Page-level text extractions
☆ ☆ ☆ ☆

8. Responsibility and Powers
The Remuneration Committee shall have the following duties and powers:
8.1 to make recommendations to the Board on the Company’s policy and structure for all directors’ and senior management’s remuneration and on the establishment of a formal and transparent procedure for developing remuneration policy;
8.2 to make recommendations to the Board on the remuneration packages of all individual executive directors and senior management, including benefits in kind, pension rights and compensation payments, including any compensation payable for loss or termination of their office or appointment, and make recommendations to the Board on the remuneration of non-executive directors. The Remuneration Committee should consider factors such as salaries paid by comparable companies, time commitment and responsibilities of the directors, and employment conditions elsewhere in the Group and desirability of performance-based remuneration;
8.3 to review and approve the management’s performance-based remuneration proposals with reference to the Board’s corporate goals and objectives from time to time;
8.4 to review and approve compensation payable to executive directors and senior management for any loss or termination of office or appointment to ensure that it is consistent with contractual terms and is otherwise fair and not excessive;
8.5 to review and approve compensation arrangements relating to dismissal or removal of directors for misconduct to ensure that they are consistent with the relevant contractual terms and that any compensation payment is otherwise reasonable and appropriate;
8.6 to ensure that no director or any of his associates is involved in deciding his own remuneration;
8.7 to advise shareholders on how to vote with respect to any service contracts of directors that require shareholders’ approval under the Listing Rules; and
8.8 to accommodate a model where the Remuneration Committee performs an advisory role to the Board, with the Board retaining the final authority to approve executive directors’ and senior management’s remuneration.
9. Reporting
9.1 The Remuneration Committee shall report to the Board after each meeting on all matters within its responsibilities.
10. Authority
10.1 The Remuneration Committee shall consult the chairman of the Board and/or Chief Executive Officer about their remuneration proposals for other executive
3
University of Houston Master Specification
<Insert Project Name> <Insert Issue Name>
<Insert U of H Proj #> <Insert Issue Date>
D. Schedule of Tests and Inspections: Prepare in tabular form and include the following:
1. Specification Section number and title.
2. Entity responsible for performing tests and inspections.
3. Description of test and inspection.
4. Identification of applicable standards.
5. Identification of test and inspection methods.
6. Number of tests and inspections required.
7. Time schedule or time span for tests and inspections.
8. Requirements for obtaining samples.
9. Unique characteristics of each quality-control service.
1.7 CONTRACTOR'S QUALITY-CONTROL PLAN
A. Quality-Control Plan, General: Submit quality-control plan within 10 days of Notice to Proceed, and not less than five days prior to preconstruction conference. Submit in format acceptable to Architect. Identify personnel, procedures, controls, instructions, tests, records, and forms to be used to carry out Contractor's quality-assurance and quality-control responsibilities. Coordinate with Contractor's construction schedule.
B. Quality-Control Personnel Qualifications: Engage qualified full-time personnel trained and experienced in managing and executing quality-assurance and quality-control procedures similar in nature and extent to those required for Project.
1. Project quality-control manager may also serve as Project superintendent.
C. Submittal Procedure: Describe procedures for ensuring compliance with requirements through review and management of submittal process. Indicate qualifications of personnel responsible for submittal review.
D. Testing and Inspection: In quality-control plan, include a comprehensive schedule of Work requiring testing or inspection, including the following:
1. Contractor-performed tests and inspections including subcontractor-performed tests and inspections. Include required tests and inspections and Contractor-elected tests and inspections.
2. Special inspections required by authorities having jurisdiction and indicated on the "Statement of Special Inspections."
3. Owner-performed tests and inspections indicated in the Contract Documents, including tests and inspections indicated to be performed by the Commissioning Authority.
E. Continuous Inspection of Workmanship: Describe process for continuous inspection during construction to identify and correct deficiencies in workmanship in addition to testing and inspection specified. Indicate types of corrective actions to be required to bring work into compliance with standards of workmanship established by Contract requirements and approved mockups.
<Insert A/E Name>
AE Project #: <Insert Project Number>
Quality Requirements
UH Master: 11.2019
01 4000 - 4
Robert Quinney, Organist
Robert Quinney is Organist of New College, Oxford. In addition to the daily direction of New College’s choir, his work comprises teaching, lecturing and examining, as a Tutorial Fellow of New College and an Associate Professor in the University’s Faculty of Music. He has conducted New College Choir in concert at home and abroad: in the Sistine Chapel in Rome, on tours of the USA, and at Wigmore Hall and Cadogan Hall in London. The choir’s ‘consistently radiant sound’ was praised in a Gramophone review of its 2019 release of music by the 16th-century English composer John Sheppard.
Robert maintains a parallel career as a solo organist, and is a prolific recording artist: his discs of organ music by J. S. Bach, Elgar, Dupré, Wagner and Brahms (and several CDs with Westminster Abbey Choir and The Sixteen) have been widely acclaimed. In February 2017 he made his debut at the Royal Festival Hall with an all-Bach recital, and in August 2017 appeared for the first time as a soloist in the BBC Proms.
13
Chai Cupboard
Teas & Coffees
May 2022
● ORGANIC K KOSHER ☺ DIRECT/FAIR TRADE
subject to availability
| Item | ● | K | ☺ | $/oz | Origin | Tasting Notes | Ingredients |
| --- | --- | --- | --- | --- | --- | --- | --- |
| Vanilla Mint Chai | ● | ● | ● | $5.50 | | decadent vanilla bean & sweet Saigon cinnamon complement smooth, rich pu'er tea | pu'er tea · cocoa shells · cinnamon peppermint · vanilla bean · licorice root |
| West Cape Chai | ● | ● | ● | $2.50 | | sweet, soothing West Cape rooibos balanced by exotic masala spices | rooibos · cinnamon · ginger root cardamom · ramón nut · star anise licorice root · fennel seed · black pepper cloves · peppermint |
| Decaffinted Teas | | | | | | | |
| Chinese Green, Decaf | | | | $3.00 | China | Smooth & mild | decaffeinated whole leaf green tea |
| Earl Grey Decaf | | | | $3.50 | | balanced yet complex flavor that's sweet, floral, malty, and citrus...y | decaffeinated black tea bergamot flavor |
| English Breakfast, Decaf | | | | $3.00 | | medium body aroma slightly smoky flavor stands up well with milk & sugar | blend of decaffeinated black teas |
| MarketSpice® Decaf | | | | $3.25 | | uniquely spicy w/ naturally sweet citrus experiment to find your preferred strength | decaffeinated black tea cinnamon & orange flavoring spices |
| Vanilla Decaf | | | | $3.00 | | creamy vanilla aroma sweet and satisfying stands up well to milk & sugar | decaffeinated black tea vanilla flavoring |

☆ ☆ ☆ ☆

### WORK INSTRUCTION
Nothing in the data above may be skipped; repeat it all exactly.

### RESPONSE TO THIS TASK
8. Responsibility and Powers
The Remuneration Committee shall have the following duties and powers:
8.1 to make recommendations to the Board on the Company’s policy and structure for all directors’ and senior management’s remuneration and on the establishment of a formal and transparent procedure for developing remuneration policy;
8.2 to make recommendations to the Board on the remuneration packages of all individual executive directors and senior management, including benefits in kind, pension rights and compensation payments, including any compensation payable for loss or termination of their office or appointment, and make recommendations to the Board on the remuneration of non-executive directors. The Remuneration Committee should consider factors such as salaries paid by comparable companies, time commitment and responsibilities of the directors, and employment conditions elsewhere in the Group and desirability of performance-based remuneration;
8.3 to review and approve the management’s performance-based remuneration proposals with reference to the Board’s corporate goals and objectives from time to time;
8.4 to review and approve compensation payable to executive directors and senior management for any loss or termination of office or appointment to ensure that it is consistent with contractual terms and is otherwise fair and not excessive;
8.5 to review and approve compensation arrangements relating to dismissal or removal of directors for misconduct to ensure that they are consistent with the relevant contractual terms and that any compensation payment is otherwise reasonable and appropriate;
8.6 to ensure that no director or any of his associates is involved in deciding his own remuneration;
8.7 to advise shareholders on how to vote with respect to any service contracts of directors that require shareholders’ approval under the Listing Rules; and
8.8 to accommodate a model where the Remuneration Committee performs an advisory role to the Board, with the Board retaining the final authority to approve executive directors’ and senior management’s remuneration.
9. Reporting
9.1 The Remuneration Committee shall report to the Board after each meeting on all matters within its responsibilities.
10. Authority
10.1 The Remuneration Committee shall consult the chairman of the Board and/or Chief Executive Officer about their remuneration proposals for other executive
3
University of Houston Master Specification
<Insert Project Name> <Insert Issue Name>
<Insert U of H Proj #> <Insert Issue Date>
D. Schedule of Tests and Inspections: Prepare in tabular form and include the following:
1. Specification Section number and title.
2. Entity responsible for performing tests and inspections.
3. Description of test and inspection.
4. Identification of applicable standards.
5. Identification of test and inspection methods.
6. Number of tests and inspections required.
7. Time schedule or time span for tests and inspections.
8. Requirements for obtaining samples.
9. Unique characteristics of each quality-control service.
1.7 CONTRACTOR'S QUALITY-CONTROL PLAN
A. Quality-Control Plan, General: Submit quality-control plan within 10 days of Notice to Proceed, and not less than five days prior to preconstruction conference. Submit in format acceptable to Architect. Identify personnel, procedures, controls, instructions, tests, records, and forms to be used to carry out Contractor's quality-assurance and quality-control responsibilities. Coordinate with Contractor's construction schedule.
B. Quality-Control Personnel Qualifications: Engage qualified full-time personnel trained and experienced in managing and executing quality-assurance and quality-control procedures similar in nature and extent to those required for Project.
1. Project quality-control manager may also serve as Project superintendent.
C. Submittal Procedure: Describe procedures for ensuring compliance with requirements through review and management of submittal process. Indicate qualifications of personnel responsible for submittal review.
D. Testing and Inspection: In quality-control plan, include a comprehensive schedule of Work requiring testing or inspection, including the following:
1. Contractor-performed tests and inspections including subcontractor-performed tests and inspections. Include required tests and inspections and Contractor-elected tests and inspections.
2. Special inspections required by authorities having jurisdiction and indicated on the "Statement of Special Inspections."
3. Owner-performed tests and inspections indicated in the Contract Documents, including tests and inspections indicated to be performed by the Commissioning Authority.
E. Continuous Inspection of Workmanship: Describe process for continuous inspection during construction to identify and correct deficiencies in workmanship in addition to testing and inspection specified. Indicate types of corrective actions to be required to bring work into compliance with standards of workmanship established by Contract requirements and approved mockups.
<Insert A/E Name>
AE Project #: <Insert Project Number>
Quality Requirements
UH Master: 11.2019
01 4000 - 4
Robert Quinney, Organist
Robert Quinney is Organist of New College, Oxford. In addition to the daily direction of New College’s choir, his work comprises teaching, lecturing and examining, as a Tutorial Fellow of New College and an Associate Professor in the University’s Faculty of Music. He has conducted New College Choir in concert at home and abroad: in the Sistine Chapel in Rome, on tours of the USA, and at Wigmore Hall and Cadogan Hall in London. The choir’s ‘consistently radiant sound’ was praised in a Gramophone review of its 2019 release of music by the 16th-century English composer John Sheppard.
Robert maintains a parallel career as a solo organist, and is a prolific recording artist: his discs of organ music by J. S. Bach, Elgar, Dupré, Wagner and Brahms (and several CDs with Westminster Abbey Choir and The Sixteen) have been widely acclaimed. In February 2017 he made his debut at the Royal Festival Hall with an all-Bach recital, and in August 2017 appeared for the first time as a soloist in the BBC Proms.
13
Chai Cupboard
Teas & Coffees
May 2022
● ORGANIC K KOSHER ☺ DIRECT/FAIR TRADE
subject to availability
| Item | ● | K | ☺ | $/oz | Origin | Tasting Notes | Ingredients |
| --- | --- | --- | --- | --- | --- | --- | --- |
| Vanilla Mint Chai | ● | ● | ● | $5.50 | | decadent vanilla bean & sweet Saigon cinnamon complement smooth, rich pu'er tea | pu'er tea · cocoa shells · cinnamon peppermint · vanilla bean · licorice root |
| West Cape Chai | ● | ● | ● | $2.50 | | sweet, soothing West Cape rooibos balanced by exotic masala spices | rooibos · cinnamon · ginger root cardamom · ramón nut · star anise licorice root · fennel seed · black pepper cloves · peppermint |
| Decaffinted Teas | | | | | | | |
| Chinese Green, Decaf | | | | $3.00 | China | Smooth & mild | decaffeinated whole leaf green tea |
| Earl Grey Decaf | | | | $3.50 | | balanced yet complex flavor that's sweet, floral, malty, and citrus...y | decaffeinated black tea bergamot flavor |
| English Breakfast, Decaf | | | | $3.00 | | medium body aroma slightly smoky flavor stands up well with milk & sugar | blend of decaffeinated black teas |
| MarketSpice® Decaf | | | | $3.25 | | uniquely spicy w/ naturally sweet citrus experiment to find your preferred strength | decaffeinated black tea cinnamon & orange flavoring spices |
| Vanilla Decaf | | | | $3.00 | | creamy vanilla aroma sweet and satisfying stands up well to milk & sugar | decaffeinated black tea vanilla flavoring |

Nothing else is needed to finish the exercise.